Conversation with Nicholas di Genova

Ella Gorevalov (E.G) talked to Toronto artist Nicholas di Genova (N.d.G)

 Nicholas di Genova. Photo: Brittany Shepherd

During Canadian Art’s annual Gallery Hop, I had the opportunity to meet one of my favorite Toronto-based artists, Nicholas di Genova. He is renowned for his incredibly intricate creature-hybrids, where he uses ink and animation paints to develop elaborate encyclopedic illustrations of the animal kingdom. In an almost rubiks-cube-like fashion, he is able to splice up features of plant life, reptiles, birds and humans and reassemble them into unbelievable line work drawings. In September, LE gallery displayed his newest show, Ultima, which featured a diorama that depicted quaint trading town, full of miniatures, many of which he has transformed into his own creation. Recently, Nicholas and I sat down to talk about his background in illustration and a recent transition into the world of sculpture and installation.

#### Things to do
1. Render this sentence from the di Genova interview in French: "He is renowned for his incredibly intricate creature-hybrids, where he uses ink and animation paints to develop elaborate encyclopedic illustrations of the animal kingdom."
2. Reproduce the passage of the di Genova interview starting at "During Canadian Art’s" and ending at "sculpture and installation.".

[Data entries]
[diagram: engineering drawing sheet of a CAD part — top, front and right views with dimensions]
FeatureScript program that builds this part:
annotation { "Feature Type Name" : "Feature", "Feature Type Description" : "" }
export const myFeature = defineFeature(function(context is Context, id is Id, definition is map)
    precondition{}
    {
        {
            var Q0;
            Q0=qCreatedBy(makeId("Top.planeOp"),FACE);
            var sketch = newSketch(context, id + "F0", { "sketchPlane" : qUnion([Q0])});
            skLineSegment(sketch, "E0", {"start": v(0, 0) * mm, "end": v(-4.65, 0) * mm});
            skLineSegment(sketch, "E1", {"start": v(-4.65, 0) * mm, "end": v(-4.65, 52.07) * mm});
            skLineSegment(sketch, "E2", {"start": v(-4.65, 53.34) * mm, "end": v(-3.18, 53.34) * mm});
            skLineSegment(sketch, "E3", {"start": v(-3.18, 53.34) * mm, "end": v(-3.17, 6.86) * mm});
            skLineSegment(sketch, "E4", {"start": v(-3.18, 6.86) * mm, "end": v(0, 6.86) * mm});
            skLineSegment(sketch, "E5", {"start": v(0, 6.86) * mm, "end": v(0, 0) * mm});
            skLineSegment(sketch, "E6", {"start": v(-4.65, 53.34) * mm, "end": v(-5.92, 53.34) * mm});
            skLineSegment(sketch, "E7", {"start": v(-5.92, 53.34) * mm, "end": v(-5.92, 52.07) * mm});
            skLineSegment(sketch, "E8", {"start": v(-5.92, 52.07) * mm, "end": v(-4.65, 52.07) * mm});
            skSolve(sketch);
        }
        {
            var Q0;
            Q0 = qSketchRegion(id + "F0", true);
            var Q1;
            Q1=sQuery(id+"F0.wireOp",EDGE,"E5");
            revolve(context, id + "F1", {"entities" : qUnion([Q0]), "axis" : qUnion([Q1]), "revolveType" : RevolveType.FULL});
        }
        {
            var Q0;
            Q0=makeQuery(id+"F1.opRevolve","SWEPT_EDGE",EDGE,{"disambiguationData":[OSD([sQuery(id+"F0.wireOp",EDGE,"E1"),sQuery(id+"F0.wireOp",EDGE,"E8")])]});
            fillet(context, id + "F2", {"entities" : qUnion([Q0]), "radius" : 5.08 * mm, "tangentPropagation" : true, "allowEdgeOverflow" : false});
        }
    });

#### Results of the tasks
1. Il est réputé pour ses hybrides de créatures incroyablement complexes, pour lesquels il utilise de l'encre et des peintures d'animation afin de créer des illustrations encyclopédiques élaborées du règne animal.

2.
During Canadian Art’s annual Gallery Hop, I had the opportunity to meet one of my favorite Toronto-based artists, Nicholas di Genova. He is renowned for his incredibly intricate creature-hybrids, where he uses ink and animation paints to develop elaborate encyclopedic illustrations of the animal kingdom. In an almost rubiks-cube-like fashion, he is able to splice up features of plant life, reptiles, birds and humans and reassemble them into unbelievable line work drawings. In September, LE gallery displayed his newest show, Ultima, which featured a diorama that depicted quaint trading town, full of miniatures, many of which he has transformed into his own creation. Recently, Nicholas and I sat down to talk about his background in illustration and a recent transition into the world of sculpture and installation.